Tuesday, December 18, 2012

How I Became a Pilgrim

I've been asked countless times, 'how did you prepare?'

After making the choice to walk 500 miles, I started walking, that's a no brainer.  I bought supplies; some from recommendations and others out of common sense. I watched videos from 'expert' trekkers, I read blogs and posts on popular online groups by those who have walked, some or all of the Camino and those who haven't--all equally opinionated. 

During the Summer I walked 18 kilometers with members of the So Cal chapter of Americans on the Camino. In hindsight the experience was close to a hot day on the Camino, only if you take away the modern roads and crosswalks, add a guide or two, chilled bottled water stations, and a Mexican restaurant at the end. I arrived at the restaurant with blister-free, but sore feet. I didn't have a better idea of what the Camino was like, but the margaritas where good and I made some new friends.

I bought more gear all of which I tested out on a local mountain that pales in size or difficulty to those I'd climb in France or Spain. I had knowledge of this fact, but knowledge isn't the same as personal experience. After breaking in the third pair of boots wearing a full backpack, I was as ready--as I thought--I could be.

Speaking the language of the country you'll visit for more than a month will certainly make the visit easier. "Do you speak Spanish?" I was asked by some, and those who knew I didn't, wanted to know if I was going to learn.  I wasn't--to prepare for a such a unique adventure while maintaining three professional services, volunteer work and learning Spanish might just push me over the edge. Instead, I'll make the excursion that much more interesting.  After all, it's in my nature to take the steepest hill.

Fear was another emotion I'd have to overcome--my own and that of others. My own fears of going abroad never had a chance to foster while jumping back and forth over the great pond with my mother, since I was a small child. My fears associated with traveling alone to exotic foreign lands have all but disappeared since my 2009 trip to Southeast Asia. After six months, I returned in one piece--whole, both physically and mentally.
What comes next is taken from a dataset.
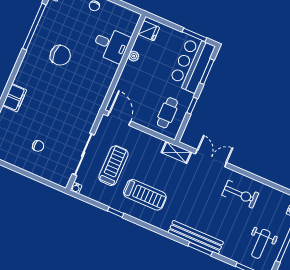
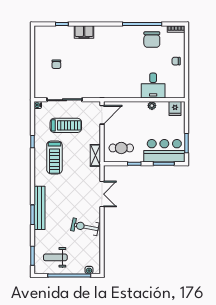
chair: (60, 55) -> (152, 40), moved
shelving: (176, 152) -> (95, 155), moved
exercise bike: (240, 194) -> (85, 227), turned 101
However, this time it was the potentially contagious fears of others that I had to watch out for. Some masked their fear within cliches like, 'better you than me' and others were more blatant, like one of my sister's friends, who said, 'If you truly love your sister, you wouldn't do this.' She claimed my sister was unable to voice her own fears for me. She drilled me about what I'd do if, in the middle of nowhere, I fell and broke my leg. She was right, I hadn't thought about that. The truth is, that kind of thing just doesn't happened to me. So was I being selfish?

For some, the film The Way, generated fear that they might not have felt before watching a story of a father who walks the Camino in honor of his son who is killed the first day of his pilgrimage. Okay, so that's legitimate fear, but it's also like focusing on the crucifixion and completely missing the beauty and results of the resurrection. 

Today, I'm glad that no one described the difficulties of the Camino or the hardships I would face. If they had, I most likely would have responded, 'Well, that's why it's called a pilgrimage and not a vacation." I'm bored with vacations and being a tourist. I'm ready to be a pilgrim, someone who earns her experiences and where the souvenirs climb into my soul and remain there for a lifetime.